The business of Mafia in the agri-food sector, called “Agromafia”, is worryingly growing. This is what emerges from the “6th Agromafie Report 2018” presented on February 14 by Coldiretti, Eurispes and Observatory of Crime in Agriculture and the Food Chain. During the meeting, the main initiatives, to protect Made in Italy and consumer health, were proposed to counter fraud and counterfeiting.

Transparency and Common Criteria in the EU Market

In just one year, with a jump of 12.4%, the business volume of the so-called “Agromafia” reached 24.5 billion euros. “Agromafia” is a neologism that identifies national and international criminal organizations, coalesced among themselves, infiltrated along the journey of food from farm to table, from production to transportation, from distribution to sale. The “6th Agromafie Report 2018”, elaborated by Coldiretti, Eurispes and Observatory of Crime in Agriculture and the Food Chain and presented last February 14 at Coldiretti’s Rome headquarters, talks about Mafia 3.0 expressing a “multilevel governance“. It’s clear the reference to the new face of increasingly complex and refined organizations, which know how to manipulate technology, economics and finance to do business and seriously damage the free legal market. It’s necessary that all products entering national and European borders respect the same criteria, ensuring that behind the food, both Italian and foreign, on sale on the shelves there is a similar quality path that concerns the environment, work and health. The secret of trade flows must be removed in Italy with the indication of companies that import raw materials from abroad to allow targeted interventions in health emergency situations that are repeated more and more frequently”, stated Mr. Ettore Prandini, the Coldiretti’s President, during the meeting.

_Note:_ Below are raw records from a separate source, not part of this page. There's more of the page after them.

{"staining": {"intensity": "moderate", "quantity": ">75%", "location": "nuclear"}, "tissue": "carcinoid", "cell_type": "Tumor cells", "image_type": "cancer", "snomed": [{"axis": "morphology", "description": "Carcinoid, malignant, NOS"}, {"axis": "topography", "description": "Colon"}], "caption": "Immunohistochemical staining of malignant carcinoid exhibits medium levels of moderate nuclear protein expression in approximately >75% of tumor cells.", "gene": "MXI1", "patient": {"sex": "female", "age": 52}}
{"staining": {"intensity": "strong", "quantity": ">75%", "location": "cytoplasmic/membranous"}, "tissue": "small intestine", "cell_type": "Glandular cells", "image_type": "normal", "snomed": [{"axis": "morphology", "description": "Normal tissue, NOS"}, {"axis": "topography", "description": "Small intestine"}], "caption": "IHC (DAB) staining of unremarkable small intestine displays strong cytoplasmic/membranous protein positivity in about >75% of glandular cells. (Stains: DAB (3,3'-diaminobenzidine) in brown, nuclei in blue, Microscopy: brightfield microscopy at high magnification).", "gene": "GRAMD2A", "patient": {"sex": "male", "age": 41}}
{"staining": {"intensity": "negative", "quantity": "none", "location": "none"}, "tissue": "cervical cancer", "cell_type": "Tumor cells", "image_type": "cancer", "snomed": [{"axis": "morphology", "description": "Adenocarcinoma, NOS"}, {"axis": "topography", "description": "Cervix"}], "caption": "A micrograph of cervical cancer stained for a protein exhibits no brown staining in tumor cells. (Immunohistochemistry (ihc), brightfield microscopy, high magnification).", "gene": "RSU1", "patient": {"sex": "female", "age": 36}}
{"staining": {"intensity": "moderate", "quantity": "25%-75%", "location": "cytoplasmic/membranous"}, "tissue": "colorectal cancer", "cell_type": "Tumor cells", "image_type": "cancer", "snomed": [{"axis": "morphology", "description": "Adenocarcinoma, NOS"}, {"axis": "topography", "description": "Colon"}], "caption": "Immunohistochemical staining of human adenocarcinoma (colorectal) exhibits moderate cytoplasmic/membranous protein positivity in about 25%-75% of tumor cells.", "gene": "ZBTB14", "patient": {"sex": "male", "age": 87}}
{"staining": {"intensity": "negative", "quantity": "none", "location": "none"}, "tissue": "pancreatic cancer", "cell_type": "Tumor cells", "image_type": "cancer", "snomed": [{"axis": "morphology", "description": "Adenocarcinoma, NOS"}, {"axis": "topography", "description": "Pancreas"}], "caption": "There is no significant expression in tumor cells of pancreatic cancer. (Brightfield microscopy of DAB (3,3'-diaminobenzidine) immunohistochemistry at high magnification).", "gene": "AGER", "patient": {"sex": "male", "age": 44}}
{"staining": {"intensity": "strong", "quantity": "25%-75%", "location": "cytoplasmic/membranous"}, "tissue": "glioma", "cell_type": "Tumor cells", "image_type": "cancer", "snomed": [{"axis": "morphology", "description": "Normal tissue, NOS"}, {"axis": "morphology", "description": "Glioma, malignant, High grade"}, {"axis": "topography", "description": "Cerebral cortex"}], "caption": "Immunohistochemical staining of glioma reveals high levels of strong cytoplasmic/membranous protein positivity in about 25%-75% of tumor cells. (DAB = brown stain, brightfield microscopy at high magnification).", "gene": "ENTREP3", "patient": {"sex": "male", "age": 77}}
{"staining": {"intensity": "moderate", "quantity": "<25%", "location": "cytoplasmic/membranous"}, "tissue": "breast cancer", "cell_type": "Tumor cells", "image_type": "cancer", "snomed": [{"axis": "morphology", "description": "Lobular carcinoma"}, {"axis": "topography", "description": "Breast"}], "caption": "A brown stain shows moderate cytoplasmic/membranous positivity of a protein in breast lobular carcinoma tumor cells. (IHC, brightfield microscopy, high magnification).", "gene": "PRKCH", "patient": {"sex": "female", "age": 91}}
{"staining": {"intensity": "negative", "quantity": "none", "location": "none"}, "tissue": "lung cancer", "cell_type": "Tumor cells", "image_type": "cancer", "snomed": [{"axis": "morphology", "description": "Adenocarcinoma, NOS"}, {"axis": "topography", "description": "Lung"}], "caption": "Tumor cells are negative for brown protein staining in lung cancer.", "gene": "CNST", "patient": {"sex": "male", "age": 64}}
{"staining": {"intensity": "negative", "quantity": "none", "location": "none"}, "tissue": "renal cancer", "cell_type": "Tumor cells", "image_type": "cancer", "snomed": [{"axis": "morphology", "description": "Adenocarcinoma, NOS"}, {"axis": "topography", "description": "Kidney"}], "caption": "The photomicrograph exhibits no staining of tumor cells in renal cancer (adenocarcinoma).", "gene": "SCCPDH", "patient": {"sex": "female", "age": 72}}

How To Contrast “Agromafia”

Among the many initiatives to be put in place, as effective deterrents against the criminal activities of the “Agromafia” organizations, there is the proposal to apply the “blockchain technology”, a new revolution that is spreading in the global food industry and that could radically transform it. Blockchain is a Distributed Ledger able to document the commercial relationships throughout the entire supply and production chain; it allows to monitor in real time the path of each product (equipped with smart label QR barcode), under the banner of maximum transparency and traceability. The advantages for both consumers and for the players in the supply chain are unquestionable. Thanks to the QR code and the use of the smartphone, consumers will have access to all the information about the manufacturer, the details of the product processing, its expiry date, shipping data, etc. Economic advantages for the players in the supply chain, as the blockchain allows the creation and management of a large shared, decentralized digital database, structured in blocks and encrypted, which can only be changed with the consent of all participants. In this way the immutability and incorruptibility of the information are assured. A solution that can also fight counterfeiting, if you think that more than 2 out of 3 Made in Italy products on the world market, actually are not Italian. This phenomenon is also clearly expanding for the development of the online market where, every year, online falsification of goods grows at a rate of around 16% worldwide. In this regard, precisely to protect the PDO and IGP food products, the Ministry of Agricultural, Food and Forestry Policies has achieved significant results thanks to agreements signed with the world’s largest e-commerce players such as eBay and Alibaba. A further contribution to the activity of fighting fraud in the agri-food sector has been the one developed by Parliament which, substantially, has modified the system of measures to prevent the new Anti-Mafia Code, including all the illicit agricultural crimes.